The Guernsey Financial Services Commission (“GFSC”) has issued a Finance Sector Code of Corporate Governance. The Code comprises Principles and Guidance and provides a formal expression of good corporate practice against which shareholders, boards and the GFSC can better assess the governance exercised over companies in Guernsey’s finance sector. Companies which report against the UK Code or the AIC Code are also deemed to meet the Guernsey Code.

Statement of compliance with the AIC Code and Guide

The Board recognises the importance of a strong corporate governance culture that meets the Listing Rules of the FCA. The Board has put in place a framework for corporate governance that reflects the scale, nature and complexity of the Company and its operations. All Directors contribute in a meaningful way to Board discussions and debates. The Board believes in providing as much transparency on the Company’s activities for shareholders as is reasonably possible. It should be noted that most of the Company’s day‑to‑day responsibilities are delegated to third parties and the Company has no employees.

The Company is a member of the AIC and is classified within the renewable energy infrastructure sector. The Company currently complies (except as set out in the next paragraph) with the principles and provisions of good governance contained in the AIC Code (which complements the UK Code and provides a framework of best practice for listed investment companies) and in accordance with the AIC Code, the Company will be meeting its obligations in relation to the UK Code and associated disclosure requirements of the Listing Rules.

The UK Code includes provisions relating to the role of the Chief Executive, executive Directors’ remuneration and the need for an internal audit function. The Board considers these provisions are not relevant to the position of the Company, as all of the Company’s day-to-day management and administrative functions are outsourced to third parties and it has no executive Directors, employees or internal operations.

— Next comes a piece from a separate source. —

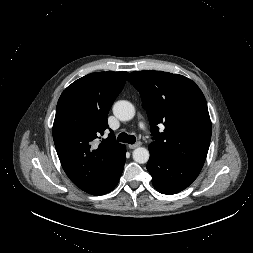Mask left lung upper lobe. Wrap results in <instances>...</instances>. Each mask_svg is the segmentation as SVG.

Therefore, no further reporting has been provided in respect of these provisions.

The functions which would typically be carried out by a management engagement committee are performed by the Company’s investment advisory engagement committee (comprising all Directors), and the Board has not considered it necessary to appoint a separate remuneration committee.

Corporate governance framework

Chair

  • Ed Warner

Directors

  • Alan Bates
  • Stephanie Coxon
  • Jo Harrison
  • Hans Joern Rieks
  • Nadia Sood

Investment Manager

  • Foresight Group led by Chris Tanner, Chris Holmes and Edward Mountney as co-lead Investment Managers

Audit Committee

  • Stephanie Coxon (Chair)
  • Alan Bates
  • Hans Joern Rieks

Risk Committee

  • Alan Bates (Chair)
  • Hans Joern Rieks
  • Stephanie Coxon
  • Jo Harrison
  • Nadia Sood

ESG Committee

  • Jo Harrison (Chair)
  • Ed Warner
  • Stephanie Coxon
  • Hans Joern Rieks

Nomination Committee

  • Ed Warner (Chair)
  • Stephanie Coxon
  • Hans Joern Rieks
  • Alan Bates
  • Jo Harrison
  • Nadia Sood

Board structure as at 31 March 2023 (1)

Board tenure

  • 0-5 years 6
  • 6-8 years 1

Board composition

  • Chair1
  • Senior Independent Director1
  • Directors5

Gender diversity

  • Male4
  • Female3

(1) Richard Ramsay retired from the Board effective 1 April 2023.